Author: Li, Yongqi
Title: Towards interactive information seeking : conversational question answering
Advisors: Li, Wenjie Maggie (COMP)
Degree: Ph.D.
Year: 2024
Subject: Question-answering systems
Intelligent agents (Computer software)
Natural language generation (Computer science)
Hong Kong Polytechnic University -- Dissertations
Department: Department of Computing
Pages: xvi, 185 pages : color illustrations
Language: English
Abstract: In recent years, the rise of machine learning techniques has accelerated the development of conversational agents. These conversational agents provide a natural and convenient way for people to chit-chat, complete well-specified tasks, and seek information in their daily lives. People often prefer to ask conversational questions when they have complex information needs or are of interest to certain broad topics. Although current personal assistant systems are capable of completing tasks and even conducting small talk, they cannot handle information-seeking conversations with complicated information needs that require multiple turns of interaction. It is, therefore, essential to endow conversational agents with the capability of answering conversational questions, which introduces a broad and new research area, namely conversational question answering (CoQA).

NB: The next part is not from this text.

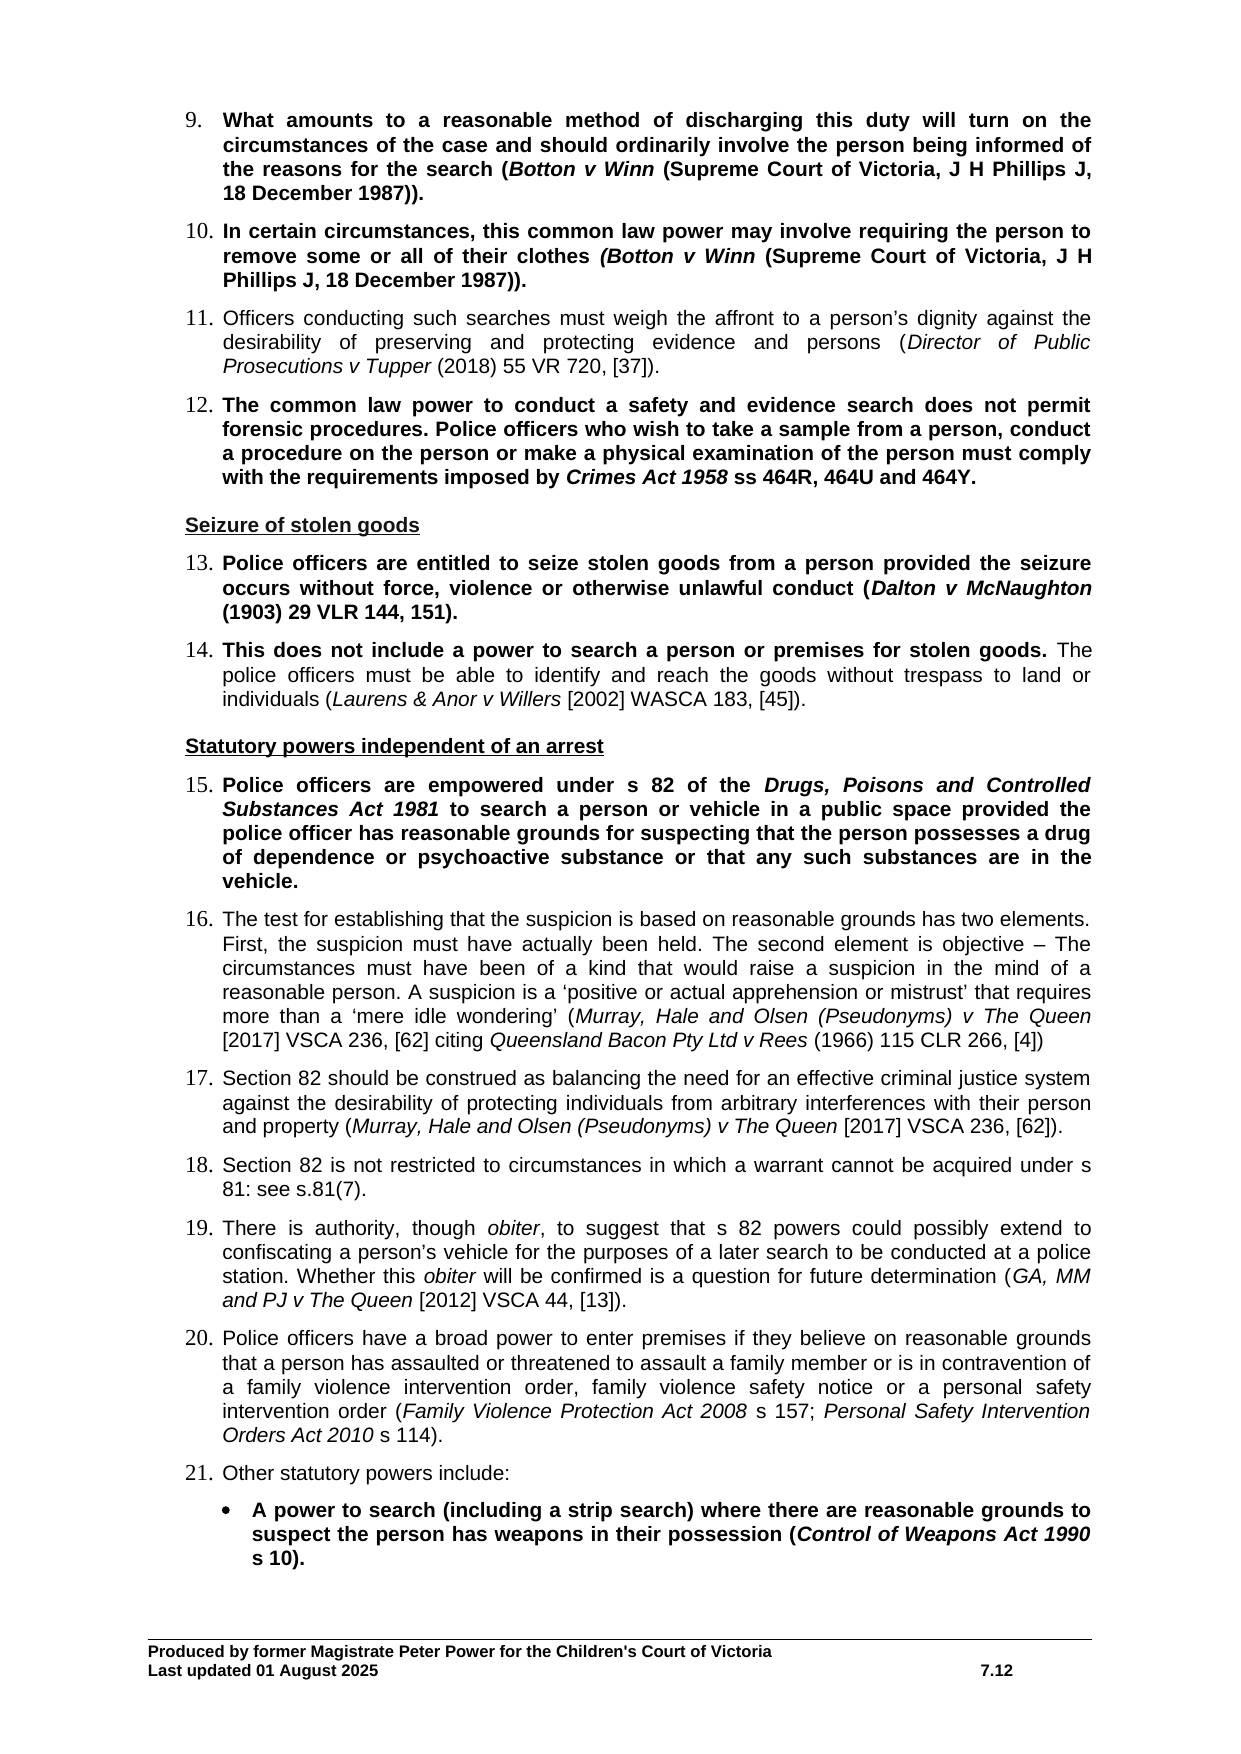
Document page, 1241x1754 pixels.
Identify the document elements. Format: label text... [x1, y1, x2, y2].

Given many advantages of CoQA, however, it has proven to be significantly more challenging compared with traditional QA. Specifically, we identify three main research problems to be addressed in conversational QA, i.e., 1. How to explore the dynamic interaction of information content and communication intent for thorough conversation context modeling? 2. How to accurately identify users’ information needs within conversations and retrieve relevant documents from the web accordingly? 3. How to enrich the textual conversational QA with multimodal evidence, like images and tables, and effectively model the complex relations among multimodal items?

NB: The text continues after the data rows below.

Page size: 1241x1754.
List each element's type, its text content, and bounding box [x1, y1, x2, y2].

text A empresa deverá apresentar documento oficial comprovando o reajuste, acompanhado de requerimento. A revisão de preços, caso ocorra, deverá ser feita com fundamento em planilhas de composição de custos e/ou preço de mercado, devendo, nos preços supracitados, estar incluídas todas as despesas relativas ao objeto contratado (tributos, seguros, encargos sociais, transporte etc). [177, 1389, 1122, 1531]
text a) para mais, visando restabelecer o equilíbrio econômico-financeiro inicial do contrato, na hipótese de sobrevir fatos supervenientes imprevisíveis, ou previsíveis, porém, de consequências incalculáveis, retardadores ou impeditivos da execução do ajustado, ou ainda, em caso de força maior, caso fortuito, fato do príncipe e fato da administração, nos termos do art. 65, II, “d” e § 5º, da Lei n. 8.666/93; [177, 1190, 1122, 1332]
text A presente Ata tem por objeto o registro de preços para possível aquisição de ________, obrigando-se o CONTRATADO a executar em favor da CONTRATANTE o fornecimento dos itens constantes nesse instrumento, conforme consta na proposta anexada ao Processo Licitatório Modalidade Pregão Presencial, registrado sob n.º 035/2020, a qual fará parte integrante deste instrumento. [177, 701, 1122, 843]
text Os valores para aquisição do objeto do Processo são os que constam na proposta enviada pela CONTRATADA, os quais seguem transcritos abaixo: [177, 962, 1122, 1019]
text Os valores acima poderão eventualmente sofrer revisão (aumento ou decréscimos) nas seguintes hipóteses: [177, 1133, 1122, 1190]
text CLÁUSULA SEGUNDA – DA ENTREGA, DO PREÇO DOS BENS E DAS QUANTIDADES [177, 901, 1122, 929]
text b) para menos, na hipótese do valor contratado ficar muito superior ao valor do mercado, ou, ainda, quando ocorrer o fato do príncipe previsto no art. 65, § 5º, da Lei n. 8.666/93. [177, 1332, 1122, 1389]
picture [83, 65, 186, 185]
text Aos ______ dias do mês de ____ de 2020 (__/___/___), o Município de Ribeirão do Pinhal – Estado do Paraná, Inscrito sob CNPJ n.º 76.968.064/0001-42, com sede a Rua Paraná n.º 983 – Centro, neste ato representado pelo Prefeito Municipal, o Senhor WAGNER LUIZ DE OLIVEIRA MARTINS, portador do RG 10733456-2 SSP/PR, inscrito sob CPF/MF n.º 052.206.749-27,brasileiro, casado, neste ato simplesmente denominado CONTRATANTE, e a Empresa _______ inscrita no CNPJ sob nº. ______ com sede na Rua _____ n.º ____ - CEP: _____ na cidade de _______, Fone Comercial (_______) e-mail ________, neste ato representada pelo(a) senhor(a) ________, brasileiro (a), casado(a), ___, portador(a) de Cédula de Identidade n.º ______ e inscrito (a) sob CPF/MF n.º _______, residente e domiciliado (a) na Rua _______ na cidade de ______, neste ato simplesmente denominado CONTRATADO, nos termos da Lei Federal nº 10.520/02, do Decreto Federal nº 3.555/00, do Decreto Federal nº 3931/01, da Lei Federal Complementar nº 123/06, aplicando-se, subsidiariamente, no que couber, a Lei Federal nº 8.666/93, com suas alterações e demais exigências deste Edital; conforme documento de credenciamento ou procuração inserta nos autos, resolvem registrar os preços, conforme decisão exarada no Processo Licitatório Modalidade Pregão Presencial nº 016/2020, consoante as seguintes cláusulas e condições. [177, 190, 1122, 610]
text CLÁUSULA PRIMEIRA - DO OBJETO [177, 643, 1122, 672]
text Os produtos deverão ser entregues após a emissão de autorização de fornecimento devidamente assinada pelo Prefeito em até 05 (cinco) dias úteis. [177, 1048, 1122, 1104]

To address the aforementioned problems, we focus on developing effective conversational QA systems from the following three aspects: multiple conversation flow tracking, generative document retrieval, and multimodal knowledge enhancement. In accordance, the research works in this thesis are organized into three parts.
In the first part (work 1 and 2), we investigate research problem 1, which is the core research problem of conversational QA. We innovatively model the intricate interactions among conversations into multiple conversation flows to enhance the question answering. In work 1, we delve into leveraging the conversation context to aid in locating answers in the current-turn. Due to the coherent nature of conversational questions, the corresponding answers tend to be related and organized within logically connected passages on the web. We claim this coherence among answers as answer flow and utilize it to improve the current-turn QA. In work 2, we take the concept of flow in conversational question answering to a new level. We introduce three distinct conversation flows, namely question flow, topic flow, and answer flow. These flows are proposed and utilized to enhance the current-turn Question-Answering (QA) process by considering multi-level information transitions.

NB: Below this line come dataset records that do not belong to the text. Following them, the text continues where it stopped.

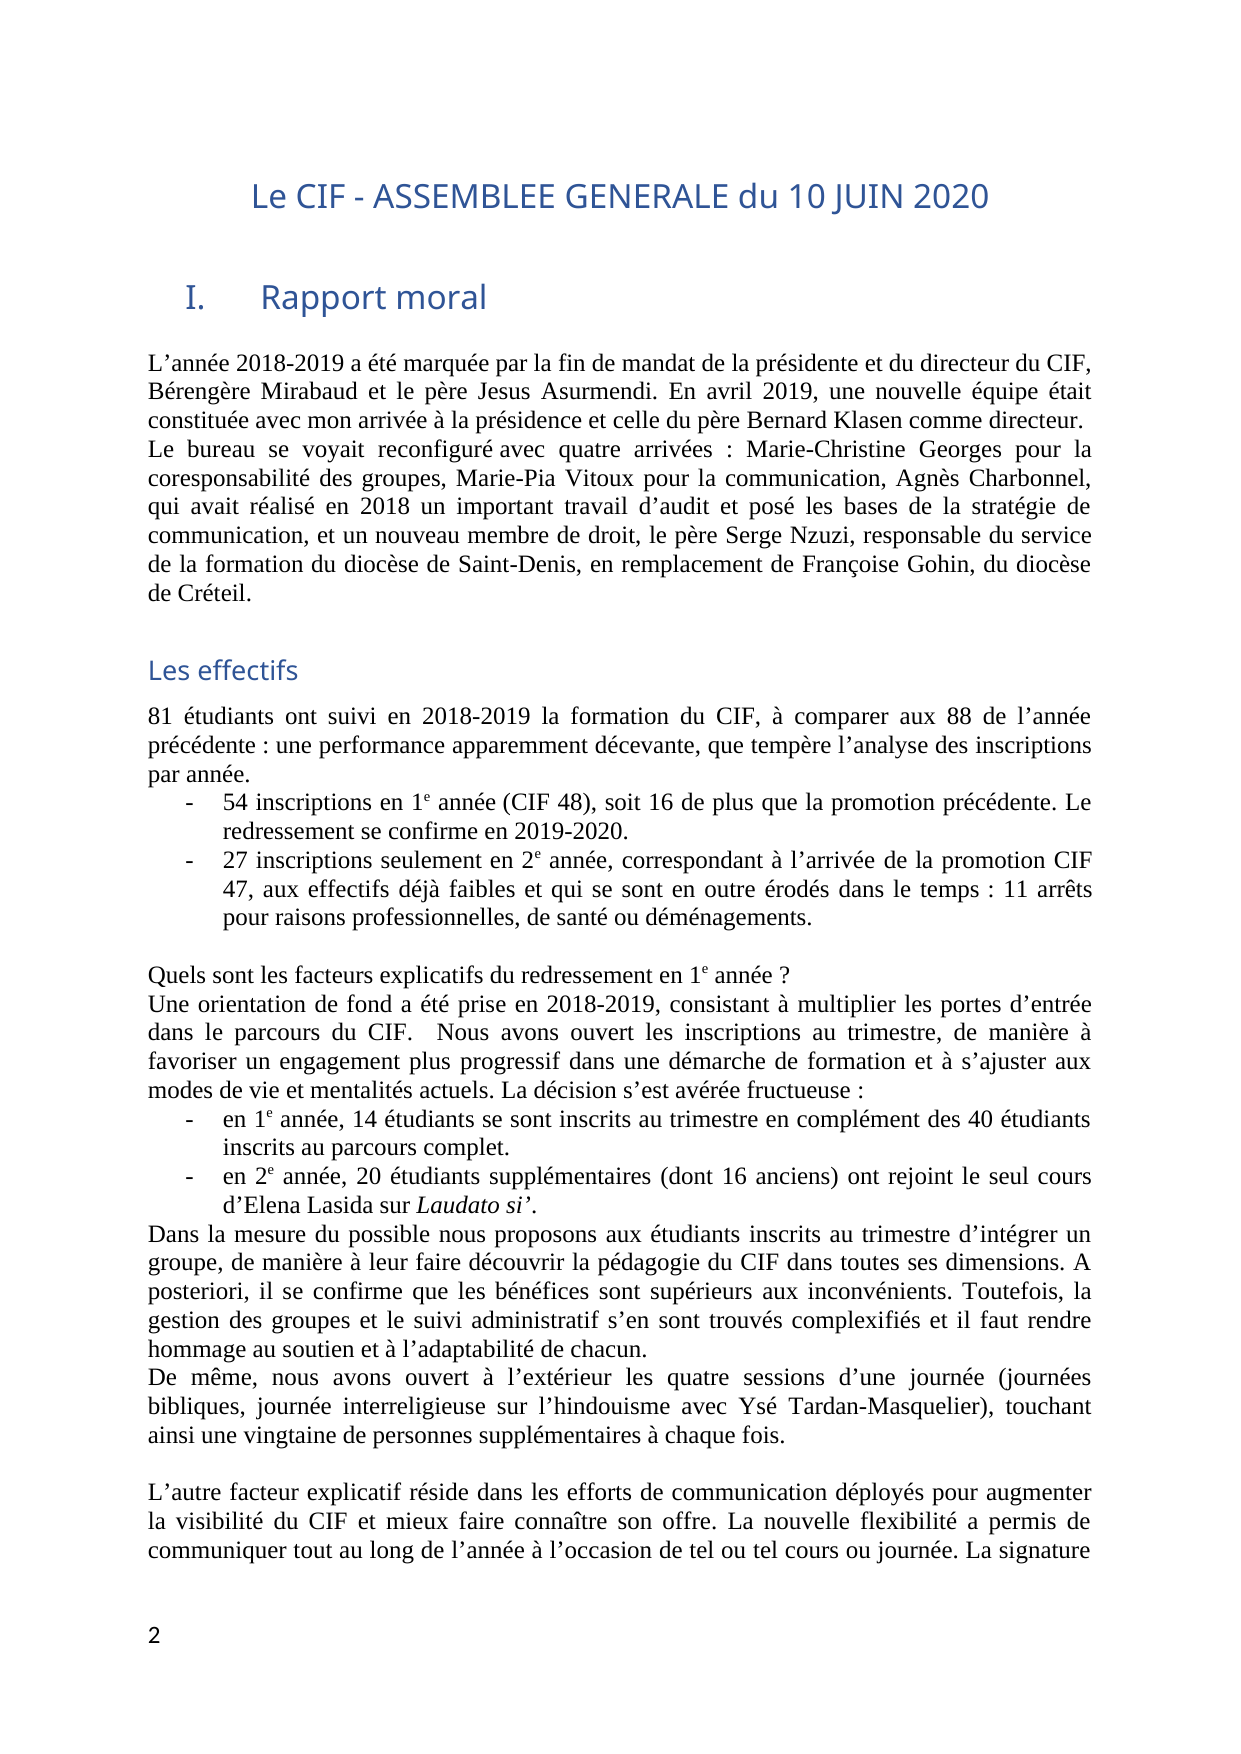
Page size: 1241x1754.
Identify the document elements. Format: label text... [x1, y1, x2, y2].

subtitle Les effectifs [148, 652, 1093, 689]
subtitle Rapport moral [185, 273, 1093, 319]
text Le bureau se voyait reconfiguré avec quatre arrivées : Marie-Christine Georges pour la coresponsabilité des groupes, Marie-Pia Vitoux pour la communication, Agnès Charbonnel, qui avait réalisé en 2018 un important travail d’audit et posé les bases de la stratégie de communication, et un nouveau membre de droit, le père Serge Nzuzi, responsable du service de la formation du diocèse de Saint-Denis, en remplacement de Françoise Gohin, du diocèse de Créteil. [148, 434, 1093, 606]
text Une orientation de fond a été prise en 2018-2019, consistant à multiplier les portes d’entrée dans le parcours du CIF. Nous avons ouvert les inscriptions au trimestre, de manière à favoriser un engagement plus progressif dans une démarche de formation et à s’ajuster aux modes de vie et mentalités actuels. La décision s’est avérée fructueuse : [148, 989, 1093, 1104]
subtitle Le CIF - ASSEMBLEE GENERALE du 10 JUIN 2020 [148, 173, 1093, 218]
list en 2e année, 20 étudiants supplémentaires (dont 16 anciens) ont rejoint le seul cours d’Elena Lasida sur Laudato si’. [185, 1161, 1093, 1219]
text Dans la mesure du possible nous proposons aux étudiants inscrits au trimestre d’intégrer un groupe, de manière à leur faire découvrir la pédagogie du CIF dans toutes ses dimensions. A posteriori, il se confirme que les bénéfices sont supérieurs aux inconvénients. Toutefois, la gestion des groupes et le suivi administratif s’en sont trouvés complexifiés et il faut rendre hommage au soutien et à l’adaptabilité de chacun. [148, 1219, 1093, 1362]
text L’année 2018-2019 a été marquée par la fin de mandat de la présidente et du directeur du CIF, Bérengère Mirabaud et le père Jesus Asurmendi. En avril 2019, une nouvelle équipe était constituée avec mon arrivée à la présidence et celle du père Bernard Klasen comme directeur. [148, 348, 1093, 434]
text De même, nous avons ouvert à l’extérieur les quatre sessions d’une journée (journées bibliques, journée interreligieuse sur l’hindouisme avec Ysé Tardan-Masquelier), touchant ainsi une vingtaine de personnes supplémentaires à chaque fois. [148, 1362, 1093, 1449]
text 81 étudiants ont suivi en 2018-2019 la formation du CIF, à comparer aux 88 de l’année précédente : une performance apparemment décevante, que tempère l’analyse des inscriptions par année. [148, 701, 1093, 787]
list en 1e année, 14 étudiants se sont inscrits au trimestre en complément des 40 étudiants inscrits au parcours complet. [185, 1104, 1093, 1161]
list 54 inscriptions en 1e année (CIF 48), soit 16 de plus que la promotion précédente. Le redressement se confirme en 2019-2020. [185, 787, 1093, 845]
text Quels sont les facteurs explicatifs du redressement en 1e année ? [148, 960, 1093, 989]
list 27 inscriptions seulement en 2e année, correspondant à l’arrivée de la promotion CIF 47, aux effectifs déjà faibles et qui se sont en outre érodés dans le temps : 11 arrêts pour raisons professionnelles, de santé ou déménagements. [185, 845, 1093, 931]
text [148, 1477, 1093, 1564]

The second part (work 3, 4, and 5) explores solutions for problem 2 with the aim of more effective passage retrieval in conversational QA. In this part, we explore a new retrieval paradigm, generative retrieval, and demonstrate its effectiveness in the conversational setting. In work 3, we first propose multiview identifiers enhanced generative retrieval framework, which unifies previous generative retrieval methods in one framework and achieves state-of-the-art performance. In work 4, we further enhance the proposed framework in work 3 by bridging it with the classical learning-to-rank paradigm. In work 5, we apply the previously proposed generative retrieval method to the conversational QA task and demonstrate the excellent superiority of generative retrieval in conversational QA.
The third part (work 6) delves into problem 3 and investigates the multimodal conversational QA problem. Previous conversational QA systems usually rely on one specific knowledge source, which overlooks the visual evidence and does not take the multimodal knowledge sources into account. In work 6, we hence define a novel research task, i.e., multimodal conversational question answering (MMCoQA), aiming to answer users’ questions with multimodal knowledge sources via multi-turn conversations. This new task brings a series of research challenges, including but not limited to priority, consistency, and complementarity of multimodal knowledge. To facilitate the data-driven approaches in this area, we construct the first multimodal conversational QA dataset, named MMConvQA, and introduce a multimodal conversational QA model.
In summary, we study the problem of conversational QA in a systematic way. We demonstrate the effectiveness of the proposed approaches on real-world datasets, which implies the potential of our works when applied in real-world scenarios.